Mike Boddicker has given up worrying. All that stomach acid can be better used elsewhere.
The Baltimore Orioles right-hander, who has had such rotten luck so many times this season, had more of it this afternoon when the umpires called the game against the Texas Rangers after a 52-minute delay in the third inning because of rain that had been falling since morning. Boddicker had given up just one hit and was leading, 6-0.
This is the same Boddicker who has gotten more than four runs from his usually strong-hitting teammates in four of his last 19 starts.
"It's just typical of the whole year," said Boddicker, who is 10-13 with a 4.43 ERA. "I don't worry about it. It seems like how it's supposed to be."
The game, the final one between the two teams this season, is to be made up Monday at 2:05 p.m.
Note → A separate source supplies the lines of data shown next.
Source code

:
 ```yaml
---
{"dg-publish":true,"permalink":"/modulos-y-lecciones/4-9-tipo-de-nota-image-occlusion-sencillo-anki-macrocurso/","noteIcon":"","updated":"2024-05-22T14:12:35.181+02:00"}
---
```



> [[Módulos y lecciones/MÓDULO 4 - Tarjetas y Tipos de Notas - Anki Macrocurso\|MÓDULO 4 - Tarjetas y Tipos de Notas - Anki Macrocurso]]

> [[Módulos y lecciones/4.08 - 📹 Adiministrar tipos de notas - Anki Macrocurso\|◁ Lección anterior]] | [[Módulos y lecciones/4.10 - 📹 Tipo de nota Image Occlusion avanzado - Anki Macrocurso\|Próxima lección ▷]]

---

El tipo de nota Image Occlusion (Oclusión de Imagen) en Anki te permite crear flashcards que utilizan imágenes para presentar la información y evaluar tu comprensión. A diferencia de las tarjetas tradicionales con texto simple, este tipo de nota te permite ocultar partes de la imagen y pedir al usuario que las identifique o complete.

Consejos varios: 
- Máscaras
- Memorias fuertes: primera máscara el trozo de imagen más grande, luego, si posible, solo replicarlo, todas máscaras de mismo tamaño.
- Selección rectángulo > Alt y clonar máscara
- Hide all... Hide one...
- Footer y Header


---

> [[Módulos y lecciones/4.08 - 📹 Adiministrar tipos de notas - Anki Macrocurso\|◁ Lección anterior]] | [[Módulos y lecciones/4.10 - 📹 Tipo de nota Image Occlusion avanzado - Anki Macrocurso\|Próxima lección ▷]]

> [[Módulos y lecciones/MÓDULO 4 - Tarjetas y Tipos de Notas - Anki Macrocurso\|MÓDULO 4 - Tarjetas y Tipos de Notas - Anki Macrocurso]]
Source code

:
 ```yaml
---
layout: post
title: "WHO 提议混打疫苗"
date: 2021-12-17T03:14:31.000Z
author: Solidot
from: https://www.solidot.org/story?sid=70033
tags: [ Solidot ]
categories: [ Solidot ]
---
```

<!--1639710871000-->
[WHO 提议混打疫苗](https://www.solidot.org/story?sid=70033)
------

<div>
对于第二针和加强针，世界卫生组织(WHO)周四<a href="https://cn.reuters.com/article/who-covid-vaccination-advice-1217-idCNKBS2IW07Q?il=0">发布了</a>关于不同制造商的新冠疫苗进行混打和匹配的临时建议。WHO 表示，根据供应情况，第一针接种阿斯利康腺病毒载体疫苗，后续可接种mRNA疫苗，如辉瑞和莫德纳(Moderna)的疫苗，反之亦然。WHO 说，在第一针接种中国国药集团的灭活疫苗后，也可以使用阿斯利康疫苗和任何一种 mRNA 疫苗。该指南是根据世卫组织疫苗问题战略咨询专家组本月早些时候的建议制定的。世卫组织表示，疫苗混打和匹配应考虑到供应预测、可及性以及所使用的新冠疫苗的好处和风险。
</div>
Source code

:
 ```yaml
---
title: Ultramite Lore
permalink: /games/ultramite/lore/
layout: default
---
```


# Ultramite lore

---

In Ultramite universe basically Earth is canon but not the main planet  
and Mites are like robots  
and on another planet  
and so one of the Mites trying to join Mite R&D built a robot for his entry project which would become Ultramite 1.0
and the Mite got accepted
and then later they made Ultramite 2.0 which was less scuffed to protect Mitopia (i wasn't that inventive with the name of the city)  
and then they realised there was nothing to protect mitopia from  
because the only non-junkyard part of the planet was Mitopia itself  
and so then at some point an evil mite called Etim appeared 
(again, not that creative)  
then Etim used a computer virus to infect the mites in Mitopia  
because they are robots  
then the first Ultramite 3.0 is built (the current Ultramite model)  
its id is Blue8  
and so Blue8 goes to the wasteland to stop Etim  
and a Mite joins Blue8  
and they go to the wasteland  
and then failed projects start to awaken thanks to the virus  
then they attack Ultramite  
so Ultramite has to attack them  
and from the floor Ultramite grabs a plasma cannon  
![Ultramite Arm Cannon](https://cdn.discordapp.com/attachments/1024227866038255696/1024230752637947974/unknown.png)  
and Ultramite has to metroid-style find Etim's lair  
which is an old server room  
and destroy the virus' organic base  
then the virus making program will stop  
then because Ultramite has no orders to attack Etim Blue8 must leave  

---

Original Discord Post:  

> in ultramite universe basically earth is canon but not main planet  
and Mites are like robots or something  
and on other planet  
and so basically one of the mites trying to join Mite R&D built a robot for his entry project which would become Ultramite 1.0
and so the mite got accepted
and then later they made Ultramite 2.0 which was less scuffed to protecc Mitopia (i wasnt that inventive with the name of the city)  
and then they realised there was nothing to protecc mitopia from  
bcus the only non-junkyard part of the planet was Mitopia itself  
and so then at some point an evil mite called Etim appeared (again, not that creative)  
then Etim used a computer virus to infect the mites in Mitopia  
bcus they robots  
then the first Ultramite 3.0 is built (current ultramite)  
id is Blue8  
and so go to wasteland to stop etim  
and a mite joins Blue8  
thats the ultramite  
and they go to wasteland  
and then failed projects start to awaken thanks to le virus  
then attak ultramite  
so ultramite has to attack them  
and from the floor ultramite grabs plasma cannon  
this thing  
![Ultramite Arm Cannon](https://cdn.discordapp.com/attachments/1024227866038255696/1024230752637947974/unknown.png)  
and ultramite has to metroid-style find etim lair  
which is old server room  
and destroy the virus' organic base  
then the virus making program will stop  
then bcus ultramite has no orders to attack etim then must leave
Baltimore's Ken Dixon (5-3) will face Mike Mason. Monday was to be a day off for both teams, but the Orioles will have to catch a flight to Seattle after the game and the Rangers will head to Boston.
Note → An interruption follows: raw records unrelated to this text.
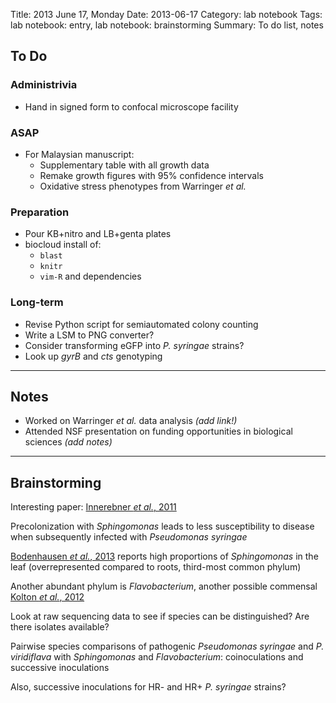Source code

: Title: 2013 June 17, Monday
Date: 2013-06-17
Category: lab notebook
Tags: lab notebook: entry, lab notebook: brainstorming
Summary: To do list, notes

## To Do ##

### Administrivia ###

- Hand in signed form to confocal microscope facility

### ASAP ###

- For Malaysian manuscript:
    - Supplementary table with all growth data
    - Remake growth figures with 95% confidence intervals
    - Oxidative stress phenotypes from Warringer _et al._ 

### Preparation ###

- Pour KB+nitro and LB+genta plates
- biocloud install of:
    - `blast`
    - `knitr`
    - `vim-R` and dependencies

### Long-term ###

- Revise Python script for semiautomated colony counting
- Write a LSM to PNG converter?
- Consider transforming eGFP into _P. syringae_ strains? 
- Look up _gyrB_ and _cts_ genotyping

***

## Notes ##

- Worked on Warringer _et al._ data analysis *(add link!)*
- Attended NSF presentation on funding opportunities in biological sciences
  *(add notes)*

***

## Brainstorming ##

Interesting paper: [Innerebner _et al._, 2011](http://dx.doi.org/10.1128/AEM.00133-11)

Precolonization with _Sphingomonas_ leads to less susceptibility to disease when
subsequently infected with _Pseudomonas syringae_

[Bodenhausen _et al._, 2013](http://dx.doi.org/10.1371/journal.pone.0056329)
reports high proportions of _Sphingomonas_ in the leaf (overrepresented compared
to roots, third-most common phylum)

Another abundant phylum is _Flavobacterium_, another possible commensal [Kolton
_et al._, 2012](http://dx.doi.org/10.1128/JB.01249-12)

Look at raw sequencing data to see if species can be distinguished? Are there
isolates available?

Pairwise species comparisons of pathogenic _Pseudomonas syringae_ and
_P. viridiflava_ with _Sphingomonas_ and _Flavobacterium_: coinoculations and
successive inoculations

Also, successive inoculations for HR- and HR+ _P. syringae_ strains?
Boddicker said the only trouble he was having was landing with his left foot on the slick ground.
"If you're going to start it in the rain, you ought to finish it," he said. "It was already muddy when we started. We'e played in worse than this before, but it was awful wet."
Crew chief Jim Evans said he wanted to try to get in a full game but was hamstrung by the rain and the weather forecast.
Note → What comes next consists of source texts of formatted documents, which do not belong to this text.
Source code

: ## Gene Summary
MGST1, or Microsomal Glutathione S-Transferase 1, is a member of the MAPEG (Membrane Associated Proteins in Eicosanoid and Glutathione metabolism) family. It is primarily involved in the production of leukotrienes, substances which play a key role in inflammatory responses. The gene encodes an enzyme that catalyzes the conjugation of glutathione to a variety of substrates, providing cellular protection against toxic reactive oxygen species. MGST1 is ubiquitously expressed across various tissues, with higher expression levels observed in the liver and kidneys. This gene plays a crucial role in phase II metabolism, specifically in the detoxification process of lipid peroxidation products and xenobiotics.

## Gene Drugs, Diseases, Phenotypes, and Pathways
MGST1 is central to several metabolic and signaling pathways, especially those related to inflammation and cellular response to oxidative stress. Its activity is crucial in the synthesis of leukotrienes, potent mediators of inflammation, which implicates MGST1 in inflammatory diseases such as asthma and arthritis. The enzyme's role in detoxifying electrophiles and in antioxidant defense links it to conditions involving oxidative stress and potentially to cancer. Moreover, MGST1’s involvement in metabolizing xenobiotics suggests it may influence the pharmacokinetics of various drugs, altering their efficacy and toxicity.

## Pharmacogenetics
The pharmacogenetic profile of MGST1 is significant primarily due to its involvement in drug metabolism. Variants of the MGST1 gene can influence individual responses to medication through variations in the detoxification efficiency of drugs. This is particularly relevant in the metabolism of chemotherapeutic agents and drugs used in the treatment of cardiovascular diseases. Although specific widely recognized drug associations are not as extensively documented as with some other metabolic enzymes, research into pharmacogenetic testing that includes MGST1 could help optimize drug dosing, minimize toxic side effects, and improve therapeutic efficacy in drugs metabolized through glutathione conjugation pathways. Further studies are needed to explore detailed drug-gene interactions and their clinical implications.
"We started because both teams wanted to play," he said. "My decision was not to start and play five (the number needed for a regulation game); it was to play nine. That was also a part of my decision to stop in the third. Early in the year, you probably wouldn't start a game in weather like this, but with the forecast for more rain tomorrow and no other chance to make it up, you need to try. But the conditions got beyond the point of reason. I was watching the runners and they couldn't cut and they had to run on the grass."
"I have no objections," Orioles Manager Earl Weaver said. "I saw them (the umpires) at home plate before the game and told them they were in a no-win situation. The only questionable thing is putting tarp on at that point and only waiting 52 minutes. We were willing to wait two or three hours."
When Boddicker said the day "was a waste," he wasn't speaking just for himself.
Eddie Murray would have had two singles and his 90th and 91st RBI of the season. Floyd Rayford also had two hits that didn't count.
After Boddicker set the Rangers down in order in the first, the Orioles scored a run on one hit. Alan Wiggins walked to lead off, then stole second when starter Dave Stewart forgot about him, and scored on Murray's single to right center.
Boddicker gave up his one hit in the second inning, to Gary Ward.
The Orioles got five more in the third when they sent 11 batters to the plate. After Lee Lacy singled with one out, Cal Ripken walked. Lacy scored from second on Murray's second single to right center, with Ripken going to third. Ripken scored on Mike Young's infield hit, and Wayne Gross walked to load the bases. Rayford then bounced one toward third baseman Steve Buechele, who thought his only play was at home. But Murray beat the throw, at least in the eyes of umpire Ted Hendry, if not the television replay. Young scored on John Shelby's fly.
Dickie Noles replaced Stewart with an 2-0 count on Rick Dempsey, who eventually walked anyway, to load the bases. Gross scored the Orioles' sixth and final run when Noles walked Wiggins.